Ao longo da história da raça humana, o homem sempre esteve ligado à sua comunidade e procurou viver em paz e segurança dentro da sociedade, pelo fato de encontrar-se e viver em comunhão com o seu semelhante. Esse comportamento fez com que o homem criasse leis, princípios e regras impostas a todos os residentes da comunidade.

O mesmo aconteceu com o surgimento e a divisão de países dentro de um continente, a partir de reinos, tribos e clãs. O homem nunca se sentiu totalmente satisfeito e realizado, pelo fato de suas necessidades serem ilimitadas.

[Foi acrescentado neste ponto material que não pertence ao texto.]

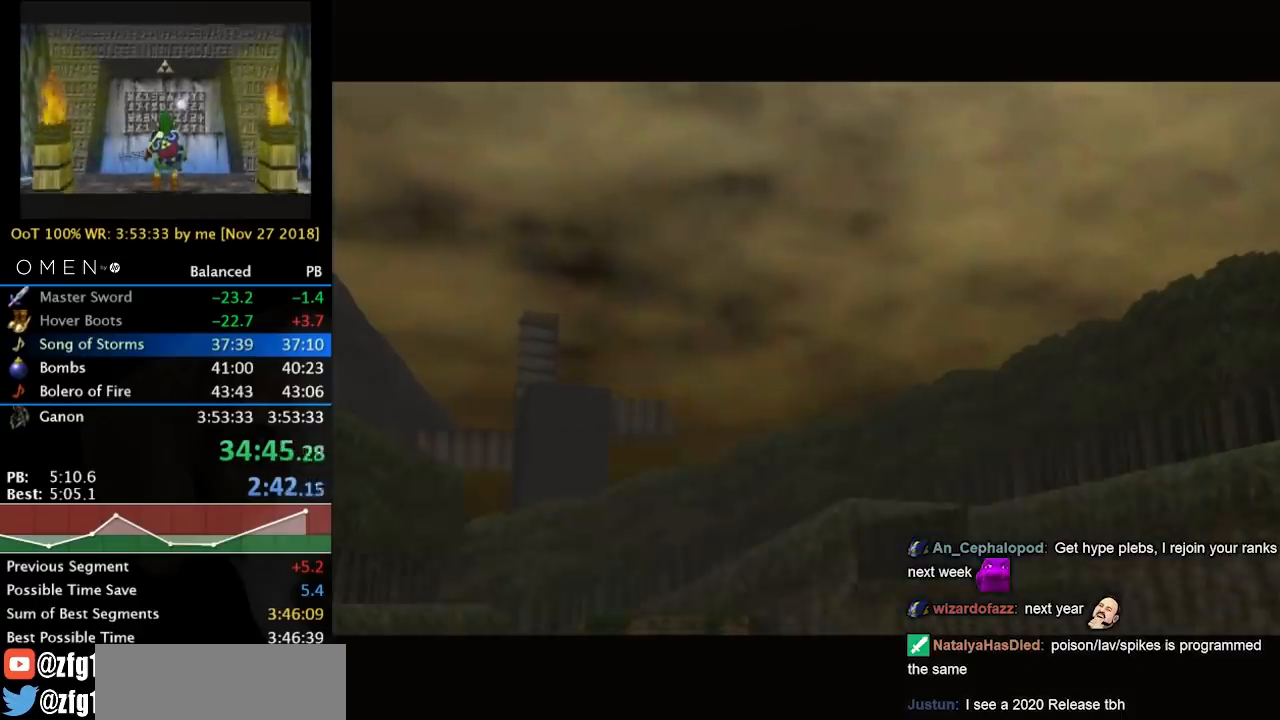
{"buttons": [], "left_stick": "center", "events": [[33, "A", "down"], [33, "B", "down"], [100, "A", "up"], [100, "B", "up"], [200, "A", "down"], [200, "B", "down"], [267, "A", "up"], [267, "B", "up"]]}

A interligação entre o homem e o seu semelhante fez com que tribos, povos, línguas e nações permutassem e cooperassem em prol de interesses comuns que ambos os lados compartilhavam ao formarem e firmarem suas diplomacias.

O mesmo aconteceu com Angola e com os angolanos, tanto no período pré-histórico quanto no colonial e pós-colonial. O povo angolano teve a graça de contar com homens e movimentos que sempre pautaram pelos interesses nacionais e patrióticos, em prol do bem-estar comum. O povo participou dessas incursões de forma indireta, pois, naquela época, lutar, protestar, revolucionar e defender a nação era considerado crime contra o regime colonial e as potências opressoras que se encontravam na África.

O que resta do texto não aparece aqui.